By Olakunle Agboola – Africa continues to be the focus of the world with longest-ruling heads of state who have being in office for decades and not ready to take a bow. By the turn of the twenty-first century, the trend of entrenched leadership had spread across the continent of Africa, spurring corruption, instability, societal fractures, and economic stagnation. But the trend may be reversing, in part due to sustained pressure by civil society groups and regional blocs.
Many African countries struggled with transfers of power in their first half century after independence. Leaders who gained recognition during national movements for independence consolidated power and bound their own positions in office with their countries’ national identities. By early 2019, three African heads of state had been in power for more than three decades each: Teodoro Obiang Nguema Mbasogo in Equatorial Guinea, Paul Biya in Cameroon, and Yoweri Museveni in Uganda. More than a dozen other African heads of state have been in power for at least ten years. In August 2017, Angolan President Jose Eduardo dos Santos stepped down after thirty-eight years in office, and in November of that year, Zimbabwean President Robert Mugabe was forced from office after thirty-seven years by a military coup. In 2019, Sudan’s Omar al-Bashir was ousted after three decades in power.
Leaders are increasingly securing longer terms through “constitutional coups,” proposing amendments for approval by the legislature or judiciary, or in national referenda, that allow for additional terms in office. This practice grew more frequent after 2000, when many postcolonial leaders were nearing the ends of their constitutional term limits.
Since then, at least seventeen heads of state have tried to remain in power by tweaking their countries’ constitutions. Namibian President Sam Nujoma did so in 1998, followed by Gnassingbe Eyadema, the president of Togo, in 2002. One year later, the Gabonese parliament voted to remove term limits from its constitution, allowing President Omar Bongo to run for a sixth term. Following these initial instances, attempts to extend terms became fairly regular occurrences, popping up every one to two years on the continent in countries including Angola, Burkina Faso, Burundi, Cameroon, Chad, Djibouti, Equatorial Guinea, Guinea, Niger, Nigeria, the Republic of Congo, Rwanda, Senegal, Sudan, and Uganda.
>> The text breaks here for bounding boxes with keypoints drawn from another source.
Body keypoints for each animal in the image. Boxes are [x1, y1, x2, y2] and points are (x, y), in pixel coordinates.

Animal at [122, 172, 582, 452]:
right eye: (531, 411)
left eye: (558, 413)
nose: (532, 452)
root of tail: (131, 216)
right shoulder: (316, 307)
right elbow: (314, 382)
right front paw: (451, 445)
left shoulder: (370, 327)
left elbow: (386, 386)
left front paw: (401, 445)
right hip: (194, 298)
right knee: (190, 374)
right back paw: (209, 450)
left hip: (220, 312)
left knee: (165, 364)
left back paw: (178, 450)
Many experts say that countries lacking an effective political opposition are vulnerable to constitutional coups. Though several countries across sub-Saharan Africa tout themselves as multiparty states, some, including Cameroon and Rwanda, remain de facto one-party states. Rwanda’s Paul Kagame, who has effectively been the country’s leader since 1994, secured another seven-year term in August 2017, with the electoral commission reporting he had the support of almost 99 percent of voters. “Executives are able to act with impunity because there is no strong, organized opposition to challenge entrenched incumbents and push them toward a genuine political opening, Zambian President Frederick Chiluba’s and Malawian President Bakili Muluzi’s proposals to raise presidential term limits in 2001 and 2003, respectively, were stopped after opposition and civil society groups formed alliances with lawmakers from the countries’ ruling parties. In 2006, Nigeria’s senate rejected an amendment put forth by President Olusegun Obasanjo that would have allowed him to serve a third term. Citizens have often opposed constitutional coup attempts through protest, at times successfully blocking them. Gambia’s small size and geography conspired against former President Yahya Jammeh, who ruled from 1994 until his ouster in 2017.
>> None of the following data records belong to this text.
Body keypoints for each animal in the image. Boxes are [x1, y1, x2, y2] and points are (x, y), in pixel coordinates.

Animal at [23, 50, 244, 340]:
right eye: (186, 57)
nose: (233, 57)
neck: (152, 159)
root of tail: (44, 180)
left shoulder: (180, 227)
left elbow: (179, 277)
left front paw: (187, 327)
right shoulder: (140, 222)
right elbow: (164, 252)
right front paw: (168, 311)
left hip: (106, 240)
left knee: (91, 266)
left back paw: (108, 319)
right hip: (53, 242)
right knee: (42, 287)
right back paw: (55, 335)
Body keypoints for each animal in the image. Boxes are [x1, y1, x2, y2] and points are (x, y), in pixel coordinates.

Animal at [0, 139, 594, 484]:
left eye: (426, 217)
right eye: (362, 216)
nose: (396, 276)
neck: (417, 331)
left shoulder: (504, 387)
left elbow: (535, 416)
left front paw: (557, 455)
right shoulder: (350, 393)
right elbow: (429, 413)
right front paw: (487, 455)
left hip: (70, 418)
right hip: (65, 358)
The African Union (AU), which has prevented some military coups by threatening countries with suspension, sanctions, or military intervention, has been criticized for not taking similar actions against attempts at extending presidential terms. In 2012, the AU ratified the African Charter on Democracy, Elections and Governance which calls on its member states to identify illegal means of accessing power or staying in office, including refusals to relinquish power after free, fair, and transparent elections” and constitutional amendments that infringe upon “the principles of democratic changes of power,” and sanction those responsible. In January 2017, the AU stated it would not recognize Jammeh, who lost the 2016 election but nonetheless attempted to stay on.
The West African bloc ECOWAS has also become active in some cases. A military offensive by ECOWAS troops forced Jammeh to step down and leave the country. The body often deploys observers to help ensure free and fair elections in the region; in 2019 it sent observers to Nigeria and Senegal. ECOWAS leaders discussed a proposal to ban presidents from seeking third terms at a 2015 regional summit, but the bloc postponed a decision due to opposition from Togo and Gambia.
Africa continues to be a challenging continent due to ineptitude of understanding the ideology of political power that has profound insight on humanity. What is the essence of political power, if it is not for the greatest good of mankind? This is the major reasons scholars attested to the necessity of leadership training and building capacity for young and aspiring leaders in Africa to see beyond the politics of selfish interest, corruption and tyranny.